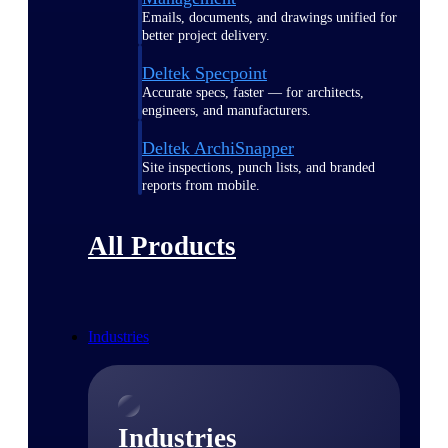
Emails, documents, and drawings unified for
better project delivery.
Deltek Specpoint
Accurate specs, faster — for architects,
engineers, and manufacturers.
Deltek ArchiSnapper
Site inspections, punch lists, and branded
reports from mobile.
All Products
Industries
Industries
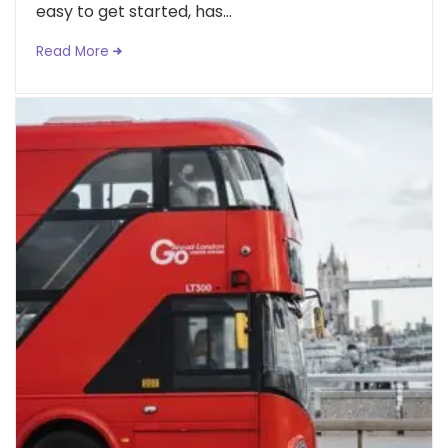
easy to get started, has...
Read More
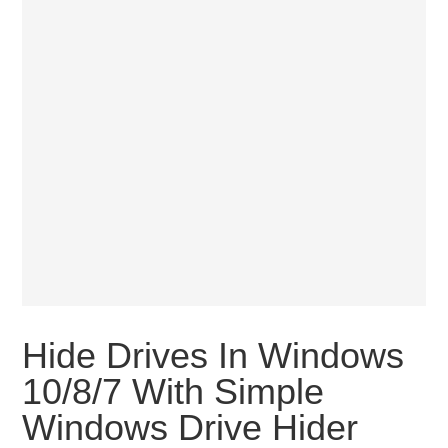
Hide Drives In Windows
10/8/7 With Simple
Windows Drive Hider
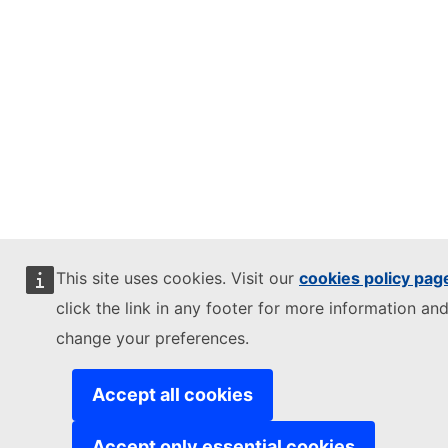
This site uses cookies. Visit our
cookies policy pag
click the link in any footer for more information and
change your preferences.
Accept all cookies
Accept only essential cookies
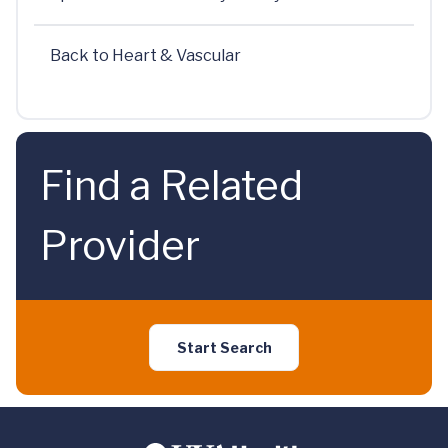
Back to Heart & Vascular
Find a Related
Provider
Start Search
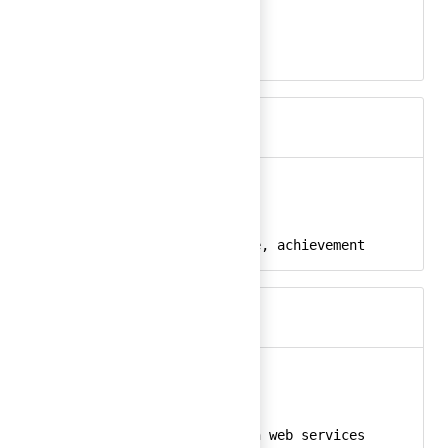
auto-apply-24
React
apply, auto
Keywords
award
Ember
award-24
React
award, medal, badge, achievement
Keywords
aws
Ember
aws-24
React
amazon, aws, amazon web services
Keywords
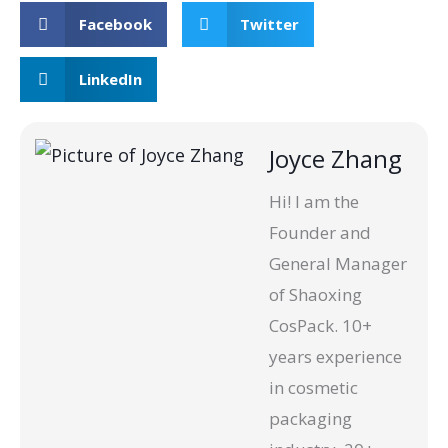
Facebook
Twitter
LinkedIn
Joyce Zhang
Hi! I am the
Founder and
General Manager
of Shaoxing
CosPack. 10+
years experience
in cosmetic
packaging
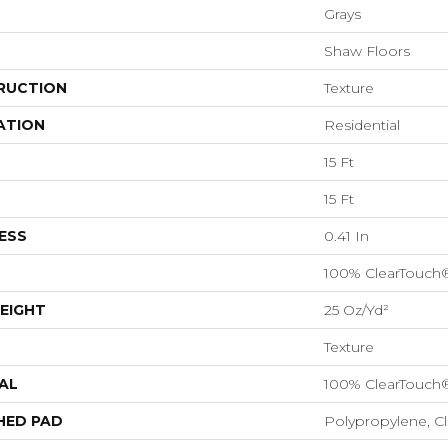
Grays
Shaw Floors
RUCTION
Texture
ATION
Residential
15 Ft
15 Ft
ESS
0.41 In
100% ClearTouch
EIGHT
25 Oz/yd²
Texture
AL
100% ClearTouch
HED PAD
Polypropylene, C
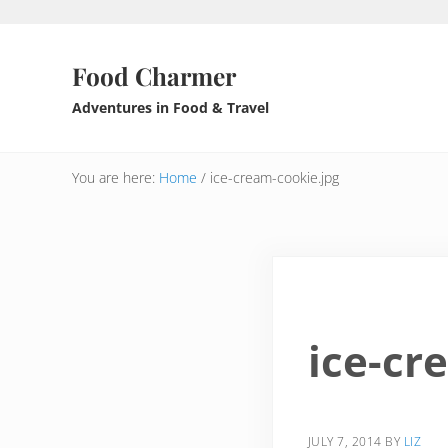
Skip to main content
Skip to header right navigation
Skip to after header navigation
Skip to site footer
Food Charmer
Adventures in Food & Travel
You are here:
Home
/
ice-cream-cookie.jpg
ice-cr
JULY 7, 2014
BY
LIZ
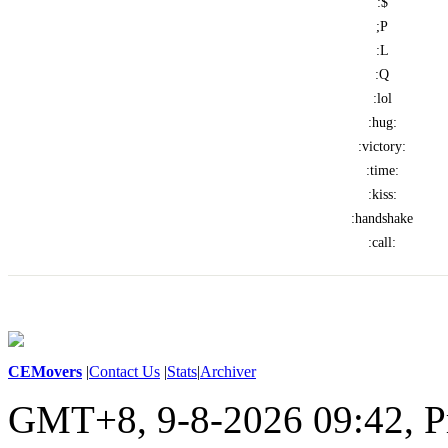
:$
;P
:L
:Q
:lol
:hug:
:victory:
:time:
:kiss:
:handshake
:call:
CEMovers
|
Contact Us
|
Stats
|
Archiver
GMT+8, 9-8-2026 09:42,
P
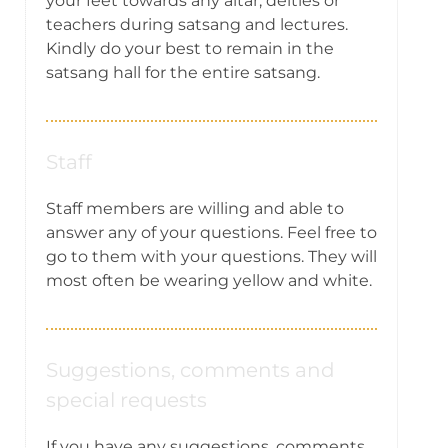
your feet towards any altar, deities or
teachers during satsang and lectures.
Kindly do your best to remain in the
satsang hall for the entire satsang.
Staff
Staff members are willing and able to
answer any of your questions. Feel free to
go to them with your questions. They will
most often be wearing yellow and white.
Suggestions, comments and
special requests
If you have any suggestions, comments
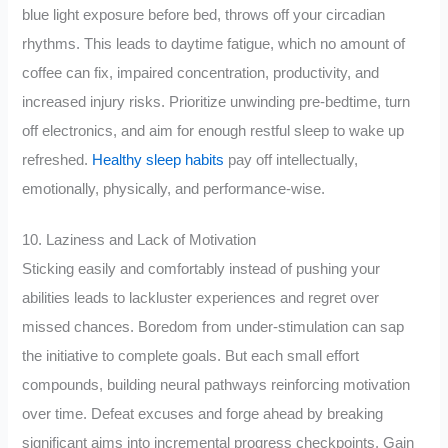
blue light exposure before bed, throws off your circadian
rhythms. This leads to daytime fatigue, which no amount of
coffee can fix, impaired concentration, productivity, and
increased injury risks. Prioritize unwinding pre-bedtime, turn
off electronics, and aim for enough restful sleep to wake up
refreshed.
Healthy sleep habits
pay off intellectually,
emotionally, physically, and performance-wise.
10. Laziness and Lack of Motivation
Sticking easily and comfortably instead of pushing your
abilities leads to lackluster experiences and regret over
missed chances. Boredom from under-stimulation can sap
the initiative to complete goals. But each small effort
compounds, building neural pathways reinforcing motivation
over time. Defeat excuses and forge ahead by breaking
significant aims into incremental progress checkpoints. Gain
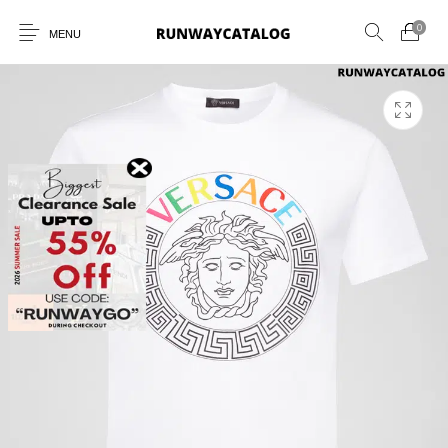
0
MENU
New Products
MEN
WOMEN
SUNGLASSES
BELTS
PERFUMES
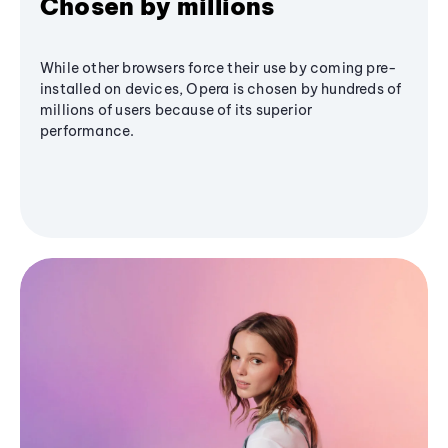
Chosen by millions
While other browsers force their use by coming pre-
installed on devices, Opera is chosen by hundreds of
millions of users because of its superior
performance.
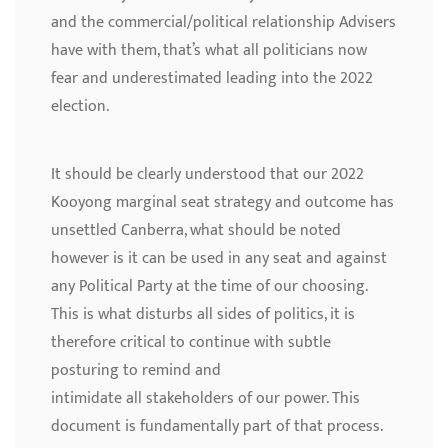
and the commercial/political relationship Advisers
have with them, that’s what all politicians now
fear and underestimated leading into the 2022
election.
It should be clearly understood that our 2022
Kooyong marginal seat strategy and outcome has
unsettled Canberra, what should be noted
however is it can be used in any seat and against
any Political Party at the time of our choosing.
This is what disturbs all sides of politics, it is
therefore critical to continue with subtle
posturing to remind and
intimidate all stakeholders of our power. This
document is fundamentally part of that process.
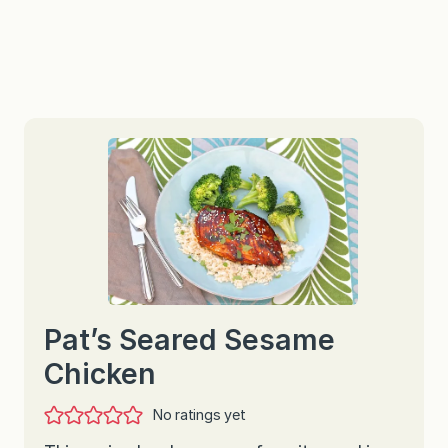
Pat’s Seared Sesame
Chicken
No ratings yet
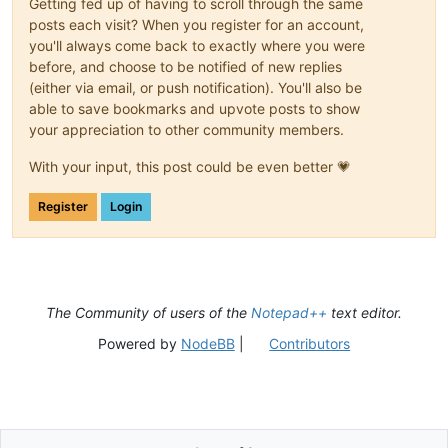
Getting fed up of having to scroll through the same
posts each visit? When you register for an account,
you'll always come back to exactly where you were
before, and choose to be notified of new replies
(either via email, or push notification). You'll also be
able to save bookmarks and upvote posts to show
your appreciation to other community members.
With your input, this post could be even better 💗
Register
Login
The Community of users of the
Notepad++
text editor.
Powered by
NodeBB
|
Contributors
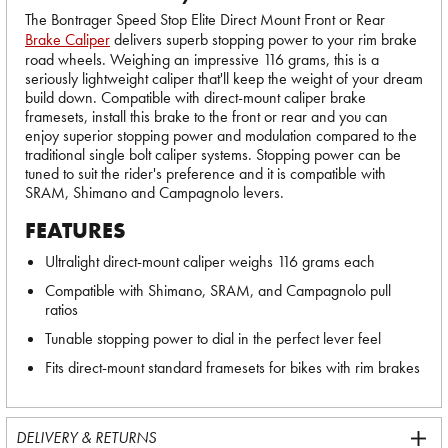
The Bontrager Speed Stop Elite Direct Mount Front or Rear
Brake Caliper
delivers superb stopping power to your rim brake
road wheels. Weighing an impressive 116 grams, this is a
seriously lightweight caliper that'll keep the weight of your dream
build down. Compatible with direct-mount caliper brake
framesets, install this brake to the front or rear and you can
enjoy superior stopping power and modulation compared to the
traditional single bolt caliper systems. Stopping power can be
tuned to suit the rider's preference and it is compatible with
SRAM, Shimano and Campagnolo levers.
FEATURES
Ultralight direct-mount caliper weighs 116 grams each
Compatible with Shimano, SRAM, and Campagnolo pull
ratios
Tunable stopping power to dial in the perfect lever feel
Fits direct-mount standard framesets for bikes with rim brakes
DELIVERY & RETURNS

_EXERCISE REQUIREMENTS_.
Every line of the listing above is to be repeated exactly, with its pictures left out.

_REPLY_.
Emails, documents, and drawings unified for
better project delivery.
Deltek Specpoint
Accurate specs, faster — for architects,
engineers, and manufacturers.
Deltek ArchiSnapper
Site inspections, punch lists, and branded
reports from mobile.
All Products
Industries
Industries
easy to get started, has...
Read More
Hide Drives In Windows
10/8/7 With Simple
Windows Drive Hider
This site uses cookies. Visit our
cookies policy pag
click the link in any footer for more information and
change your preferences.
Accept all cookies
Accept only essential cookies
Back to Heart & Vascular
Find a Related
Provider
Start Search
auto-apply-24
React
apply, auto
Keywords
award
Ember
award-24
React
award, medal, badge, achievement
Keywords
aws
Ember
aws-24
React
amazon, aws, amazon web services
Keywords
Facebook
Twitter
LinkedIn
Joyce Zhang
Hi! I am the
Founder and
General Manager
of Shaoxing
CosPack. 10+
years experience
in cosmetic
packaging
Grays
Shaw Floors
RUCTION
Texture
ATION
Residential
15 Ft
15 Ft
ESS
0.41 In
100% ClearTouch
EIGHT
25 Oz/yd²
Texture
AL
100% ClearTouch
HED PAD
Polypropylene, C
Skip to main content
Skip to header right navigation
Skip to after header navigation
Skip to site footer
Food Charmer
Adventures in Food & Travel
You are here:
Home
/
ice-cream-cookie.jpg
ice-cr
JULY 7, 2014
BY
LIZ
:$
;P
:L
:Q
:lol
:hug:
:victory:
:time:
:kiss:
:handshake
:call:
CEMovers
|
Contact Us
|
Stats
|
Archiver
GMT+8, 9-8-2026 09:42,
P
your feet towards any altar, deities or
teachers during satsang and lectures.
Kindly do your best to remain in the
satsang hall for the entire satsang.
Staff
Staff members are willing and able to
answer any of your questions. Feel free to
go to them with your questions. They will
most often be wearing yellow and white.
Suggestions, comments and
special requests
If you have any suggestions, comments
blue light exposure before bed, throws off your circadian
rhythms. This leads to daytime fatigue, which no amount of
coffee can fix, impaired concentration, productivity, and
increased injury risks. Prioritize unwinding pre-bedtime, turn
off electronics, and aim for enough restful sleep to wake up
refreshed.
Healthy sleep habits
pay off intellectually,
emotionally, physically, and performance-wise.
10. Laziness and Lack of Motivation
Sticking easily and comfortably instead of pushing your
abilities leads to lackluster experiences and regret over
missed chances. Boredom from under-stimulation can sap
the initiative to complete goals. But each small effort
compounds, building neural pathways reinforcing motivation
over time. Defeat excuses and forge ahead by breaking
significant aims into incremental progress checkpoints. Gain
0
MENU
New Products
MEN
WOMEN
SUNGLASSES
BELTS
PERFUMES
Chosen by millions
While other browsers force their use by coming pre-
installed on devices, Opera is chosen by hundreds of
millions of users because of its superior
performance.
and the commercial/political relationship Advisers
have with them, that’s what all politicians now
fear and underestimated leading into the 2022
election.
It should be clearly understood that our 2022
Kooyong marginal seat strategy and outcome has
unsettled Canberra, what should be noted
however is it can be used in any seat and against
any Political Party at the time of our choosing.
This is what disturbs all sides of politics, it is
therefore critical to continue with subtle
posturing to remind and
intimidate all stakeholders of our power. This
document is fundamentally part of that process.
Pat’s Seared Sesame
Chicken
No ratings yet
Getting fed up of having to scroll through the same
posts each visit? When you register for an account,
you'll always come back to exactly where you were
before, and choose to be notified of new replies
(either via email, or push notification). You'll also be
able to save bookmarks and upvote posts to show
your appreciation to other community members.
With your input, this post could be even better 💗
Register
Login
The Community of users of the
Notepad++
text editor.
Powered by
NodeBB
|
Contributors
The Bontrager Speed Stop Elite Direct Mount Front or Rear
Brake Caliper
delivers superb stopping power to your rim brake
road wheels. Weighing an impressive 116 grams, this is a
seriously lightweight caliper that'll keep the weight of your dream
build down. Compatible with direct-mount caliper brake
framesets, install this brake to the front or rear and you can
enjoy superior stopping power and modulation compared to the
traditional single bolt caliper systems. Stopping power can be
tuned to suit the rider's preference and it is compatible with
SRAM, Shimano and Campagnolo levers.
FEATURES
Ultralight direct-mount caliper weighs 116 grams each
Compatible with Shimano, SRAM, and Campagnolo pull
ratios
Tunable stopping power to dial in the perfect lever feel
Fits direct-mount standard framesets for bikes with rim brakes
DELIVERY & RETURNS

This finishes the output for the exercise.